Et de plus c’est 1 600 lobbyistes des énergies fossiles qui ont été autorisés à participer à la COP30 : ce chiffre témoigne une nouvelle fois du poids écrasant de l’industrie des hydrocarbures dans les négociations climatiques internationales. Ces émissaires « sont nettement plus nombreux que presque toutes les délégations nationales », excepté celle du Brésil: pays hôte , déplore la coalition d’ONG Kick Big Polluters Out à l’origine du décompte. Parmi les multinationales représentées à la COP30 figurent des géants pétroliers et gaziers comme ExxonMobil, BP et TotalEnergies. Du côté du pays hôte, c’est la présence de Petrobras qui interpelle. D’autres lobbies que ceux des fossiles ont envahi les couloirs de la COP30, notamment, celui de l’agro-industrie.
La COP30 risque on le perçoit bien, une fois encore faire l’impasse sur une question cruciale de la lutte contre la crise climatique : l’abandon des énergies fossiles: du greenwashing assuré, d’autant que certaines souvent accusées de déforestation illégale, ont sponsorisé la couverture de la COP.

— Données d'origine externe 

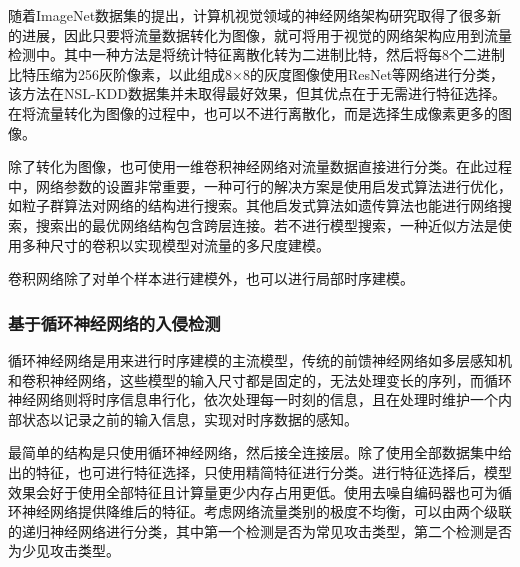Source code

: 随着ImageNet\cite{10.1109/CVPR.2009.5206848}数据集的提出，计算机视觉领域的神经网络架构研究取得了很多新的进展，因此只要将流量数据转化为图像，就可将用于视觉的网络架构应用到流量检测中。其中一种方法是将统计特征离散化转为二进制比特，然后将每8个二进制比特压缩为256灰阶像素，以此组成8×8的灰度图像使用ResNet等网络进行分类，该方法在NSL-KDD\cite{10.1109/CISDA.2009.5356528}数据集并未取得最好效果，但其优点在于无需进行特征选择\cite{10.1007/978-3-319-70139-4_87}。在将流量转化为图像的过程中，也可以不进行离散化，而是选择生成像素更多的图像\cite{PMID:34138657}。

除了转化为图像，也可使用一维卷积神经网络对流量数据直接进行分类。在此过程中，网络参数的设置非常重要，一种可行的解决方案是使用启发式算法进行优化，如粒子群算法对网络的结构进行搜索\cite{10.1016/j.ins.2021.03.060}。其他启发式算法如遗传算法也能进行网络搜索，搜索出的最优网络结构包含跨层连接\cite{10.1016/j.future.2020.07.042}。若不进行模型搜索，一种近似方法是使用多种尺寸的卷积以实现模型对流量的多尺度建模\cite{10.1016/j.future.2021.10.018}。

卷积网络除了对单个样本进行建模外，也可以进行局部时序建模\cite{10.7717/peerj-cs.721}。
\subsubsection{基于循环神经网络的入侵检测}
循环神经网络是用来进行时序建模的主流模型，传统的前馈神经网络如多层感知机和卷积神经网络，这些模型的输入尺寸都是固定的，无法处理变长的序列，而循环神经网络则将时序信息串行化，依次处理每一时刻的信息，且在处理时维护一个内部状态以记录之前的输入信息，实现对时序数据的感知。

最简单的结构是只使用循环神经网络，然后接全连接层\cite{10.1109/ICCSP48568.2020.9182099}。除了使用全部数据集中给出的特征，也可进行特征选择，只使用精简特征进行分类\cite{10.1016/j.comcom.2022.12.010,10.1016/j.icte.2020.03.002}。进行特征选择后，模型效果会好于使用全部特征且计算量更少内存占用更低\cite{10.1016/j.comnet.2023.109662}。使用去噪自编码器也可为循环神经网络提供降维后的特征\cite{XAXB202302002}。考虑网络流量类别的极度不均衡，可以由两个级联的递归神经网络进行分类，其中第一个检测是否为常见攻击类型，第二个检测是否为少见攻击类型\cite{10.1016/j.simpat.2019.102031}。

Cependant et c’est une première , la question de l’intégrité de l’information figure à l’ordre du jour officiel d’une COP. Guilherme Canela, directeur à l’UNESCO pour l’inclusion et la transformation numériques, y voit une étape majeure. Le Fonds mondial pour l’intégrité de l’information sur le changement climatique, créé dans le cadre de l’initiative, a déjà reçu 447 propositions provenant d’une centaine de pays. Doté d’un financement initial d’un million de dollars versé par le Brésil, il soutient une première série de projets – dont près des deux tiers dans les pays en développement.
Pour la 1ère fois aussi, des milliers de militants et d’indigènes se sont rassemblés pour une grande marche à Belem même, afin de demander aux négociateurs de la Cop , réunis dans cette ville d’Amazonie brésilienne jusqu’au 21 novembre, d’écouter leurs revendications pour la défense du climat.Leurs revendications: « Nous sommes venus ici pour défendre le climat. Aujourd’hui, nous vivons un massacre avec notre forêt qui est en train d’être détruite ». »Nous espérons que les dirigeants mondiaux réunis à la COP30 prendront en considération notre existence et respecteront nos droits, en tant que véritables gardiens de la forêt, car il n’y a pas de solution à la crise climatique sans les peuples de la forêt. »
Une fois encore l’espoir de cette Cop est pourtant réduit, et comme le déclare Cyril Dion dans un entretien avec l’AFP, la diplomatie climatique qui réunit les dirigeants mondiaux, lors des COP, évite « le fond du problème » qui est nos modes de vie.